The Living Rules File: AI governance that actually compounds
March 14, 2026
- AI Governance
- CI/CD
- Engineering Operations
Every engineering team using Cursor, Copilot, Claude Code, or similar assistants hits the same wall by week three:
"Why is the AI making the same mistake we corrected yesterday?"
The mistake isn't the AI's. It's that there is no system for converting a one-time correction into a permanent constraint.
The pattern
A senior engineer reviews a PR, finds an AI-introduced anti-pattern (wrong logger, missing transaction wrapper, outdated import path), and corrects it inline. Two days later, on a different branch, on a different file, in a different session, the AI makes the same mistake.
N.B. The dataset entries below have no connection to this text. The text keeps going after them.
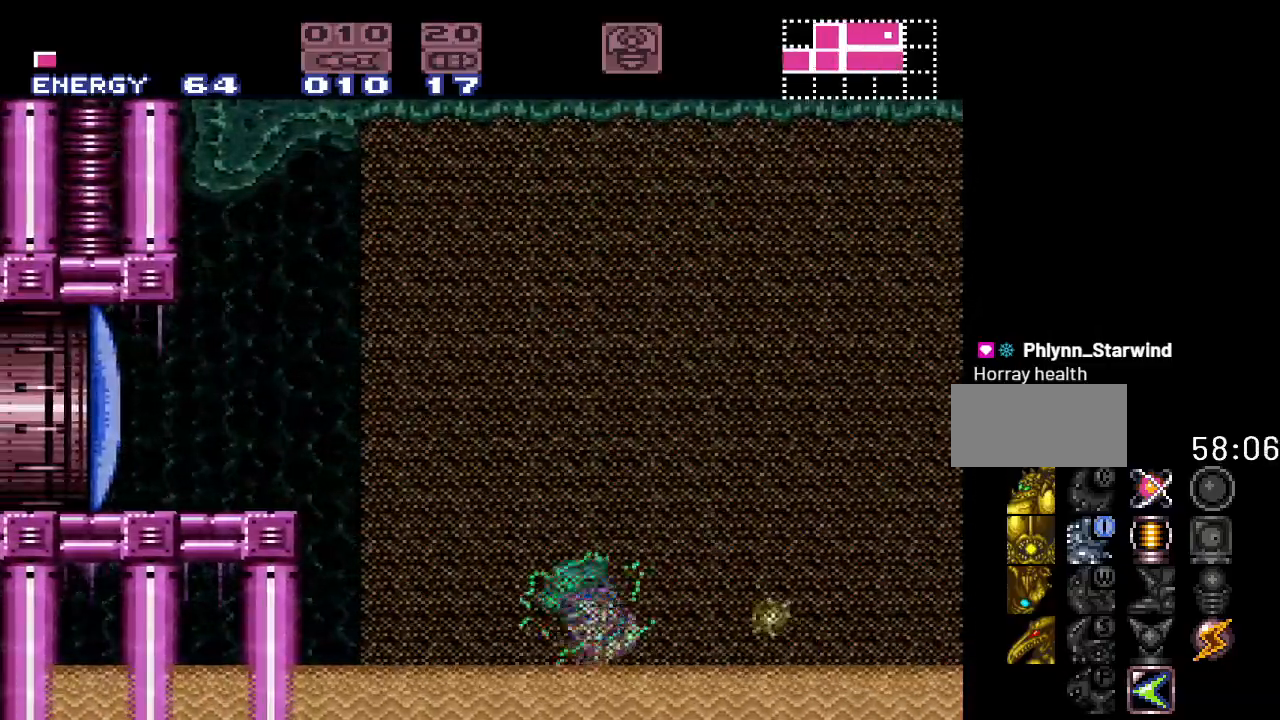
{"buttons": ["Y", "DPAD_LEFT"], "events": [[450, "B", "up"]]}
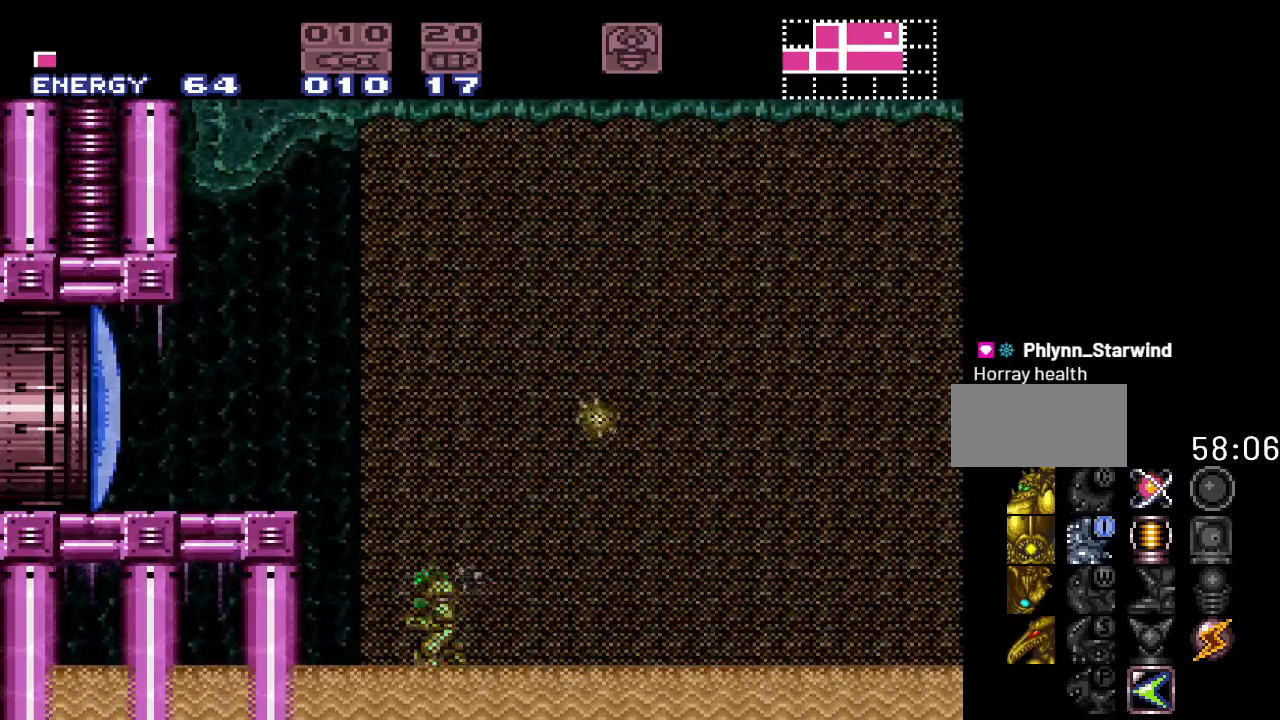
{"buttons": ["B", "Y"], "events": [[83, "B", "down"], [417, "DPAD_LEFT", "up"]]}
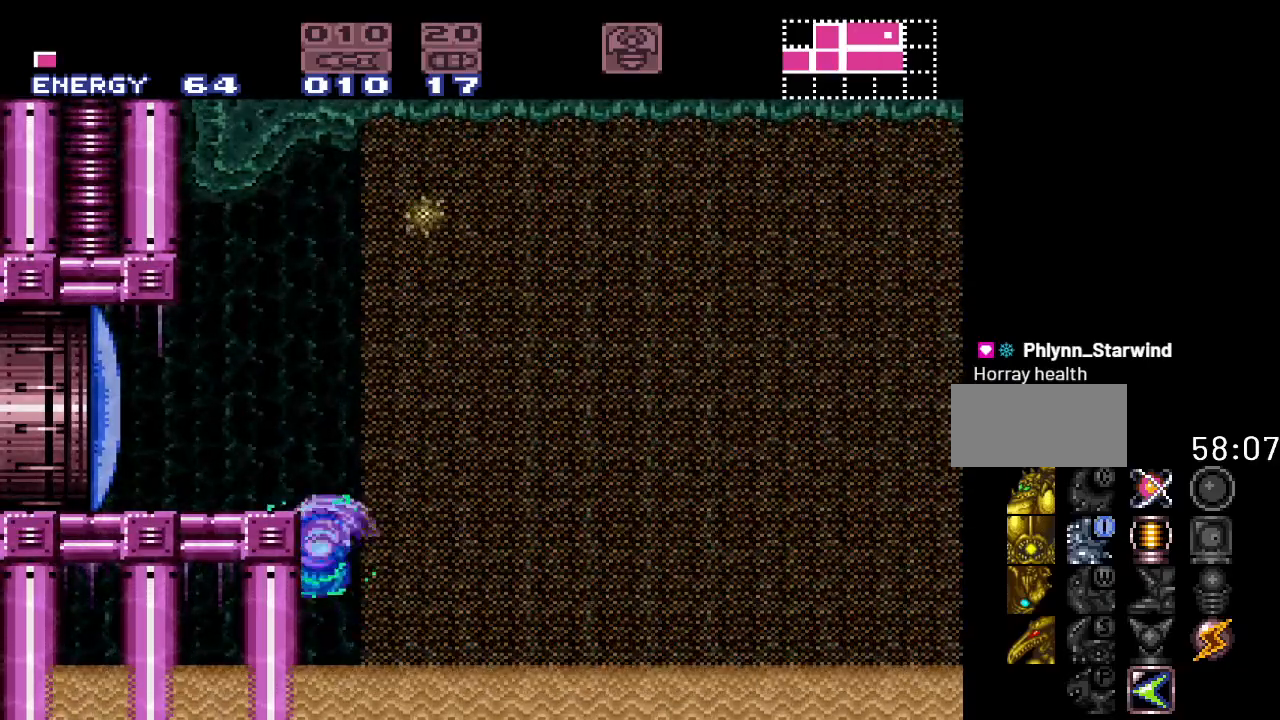
{"buttons": ["DPAD_LEFT"], "events": [[50, "B", "up"], [50, "DPAD_RIGHT", "down"], [117, "B", "down"], [167, "DPAD_RIGHT", "up"], [233, "DPAD_LEFT", "down"], [400, "B", "up"], [467, "Y", "up"]]}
This is the "new session, same mistakes" problem. It's the AI equivalent of a team without a wiki — every onboarding repeats the last one.
The Living Rules File
A RULES.md (or .cursor/rules, or CLAUDE.md — name varies by tooling) at the repo root that:
- Captures every recurring correction as a one-line rule.
- Is loaded into the model's context on every session.
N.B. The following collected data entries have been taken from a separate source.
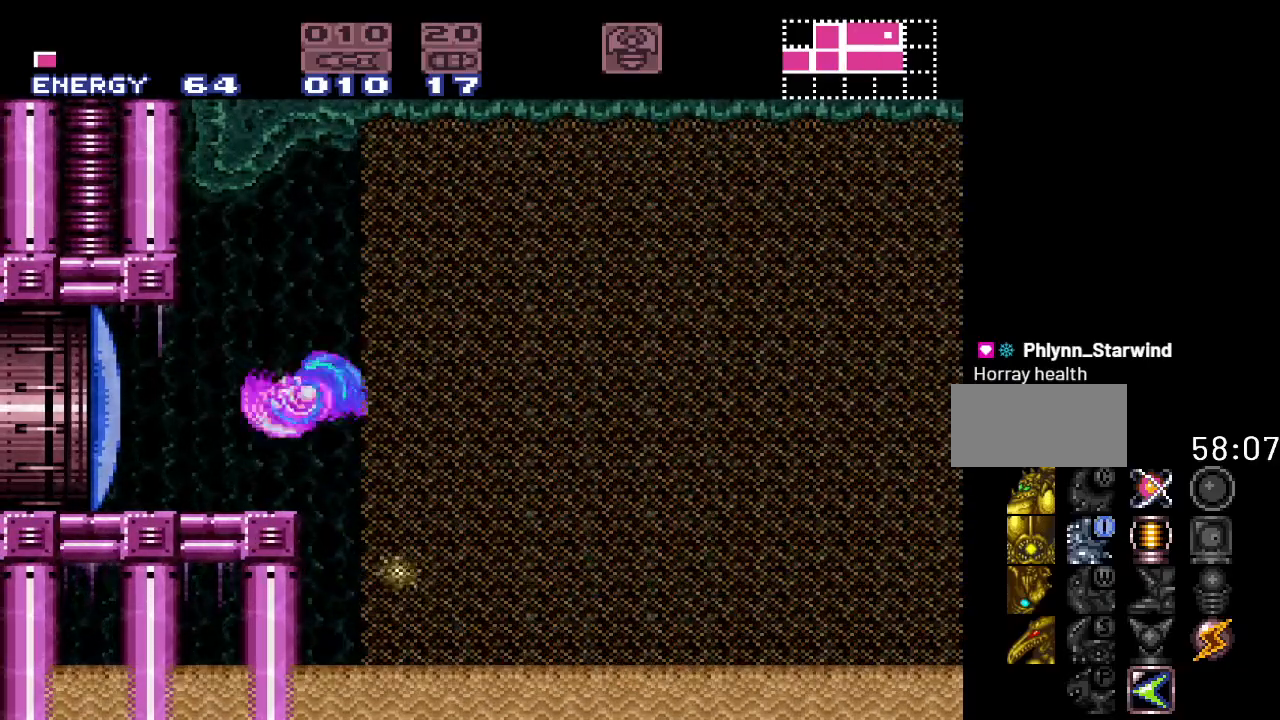
{"buttons": ["DPAD_LEFT"], "events": [[83, "A", "down"], [200, "A", "up"]]}
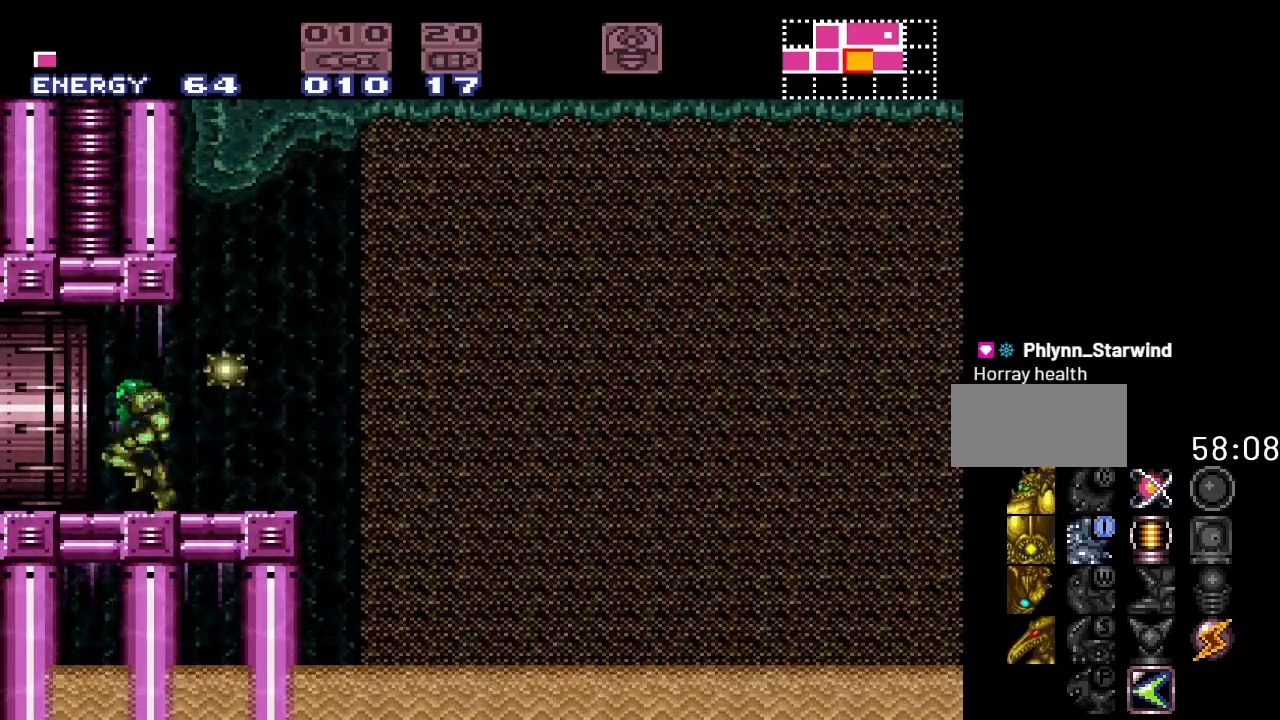
{"buttons": [], "events": [[467, "DPAD_LEFT", "up"]]}
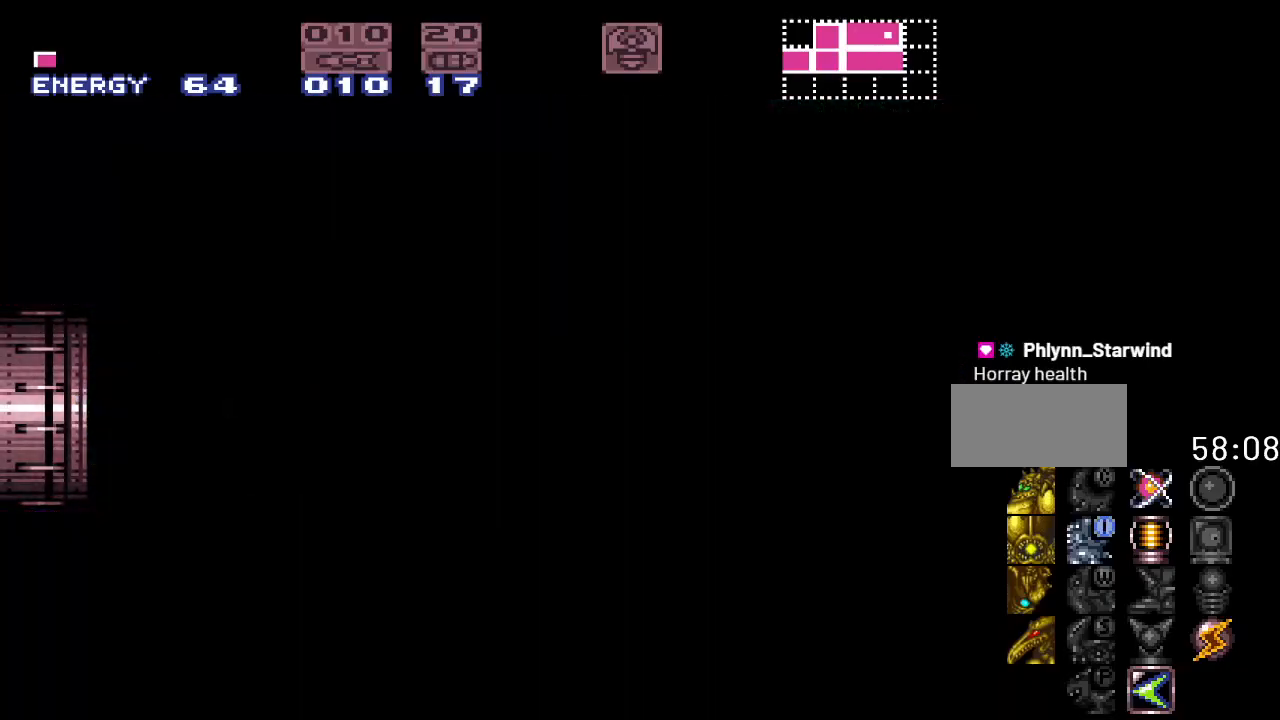
{"buttons": [], "events": []}
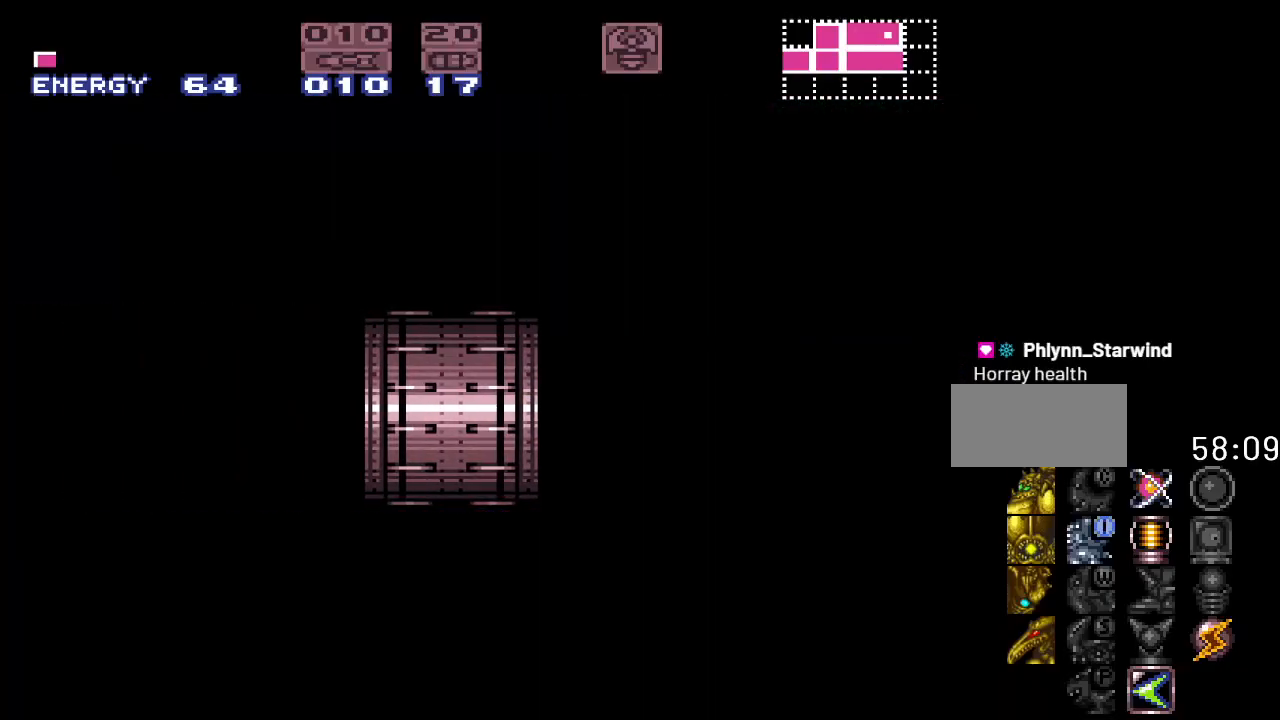
{"buttons": [], "events": []}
- Is enforced by a CI check that fails when violations land.
- Grows. Every new correction adds a line. Old ones are pruned when they become obsolete.
# Living Rules
## Database
- Always wrap multi-step writes in `with_transaction(...)`.
- Never use `SELECT *` in queries that cross service boundaries.
## Logging
- Use `structlog`, not the stdlib `logging` module.
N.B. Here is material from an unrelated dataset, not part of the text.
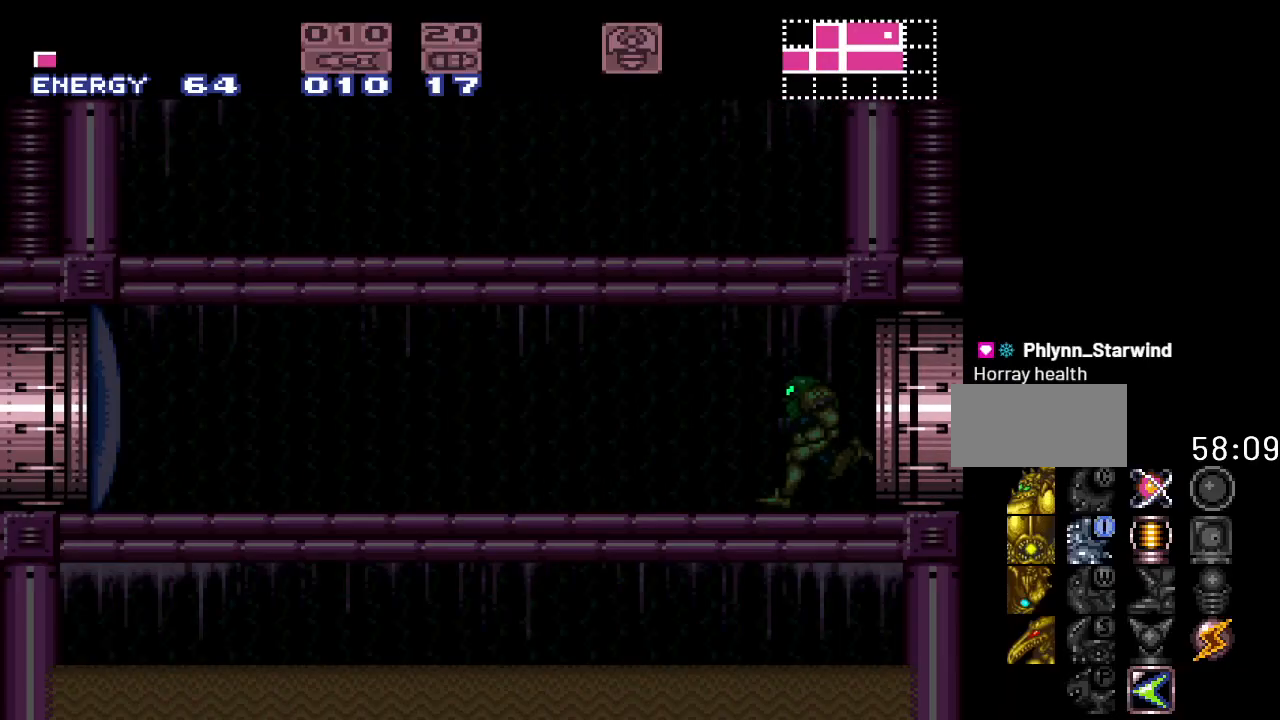
{"buttons": ["Y"], "events": [[383, "Y", "down"]]}
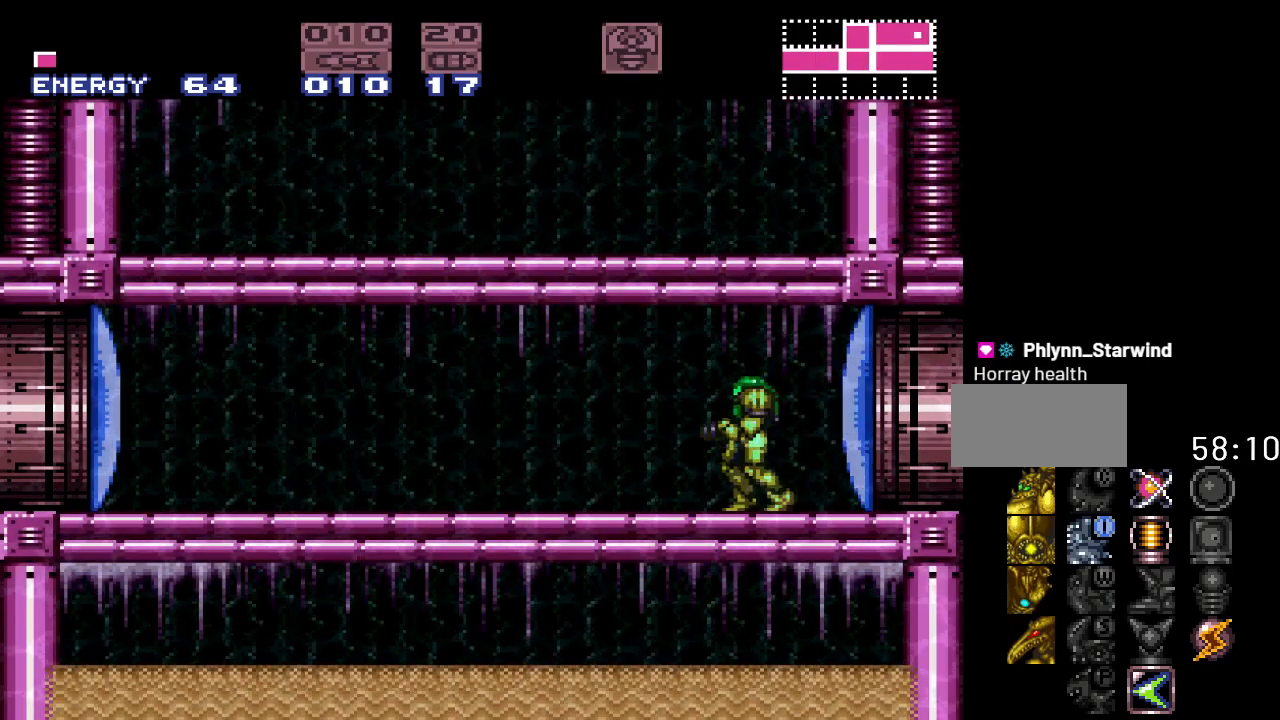
{"buttons": ["B", "Y"], "events": [[233, "DPAD_LEFT", "down"], [300, "B", "down"], [433, "DPAD_LEFT", "up"]]}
- Include `request_id` in every log line in API handlers.Why CI enforcement matters
Without CI enforcement, the rules file becomes wallpaper. Anyone can ignore it, including the AI. With enforcement — even a simple grep-based check that fails the build on rule violations — it becomes a contract.
The AI learns the rules because every PR that violates them turns red. Engineers learn the rules for the same reason. The rules sharpen because rules that catch nothing in six months get deleted.
What we measured
Across two teams that adopted this in 2026, recurring AI-introduced issues in PR review dropped by roughly 70% within six weeks. Rule count stabilized around 25–40 lines after three months — small enough to load on every session, dense enough to matter.
It's not AI safety. It's just engineering hygiene applied to a new collaborator.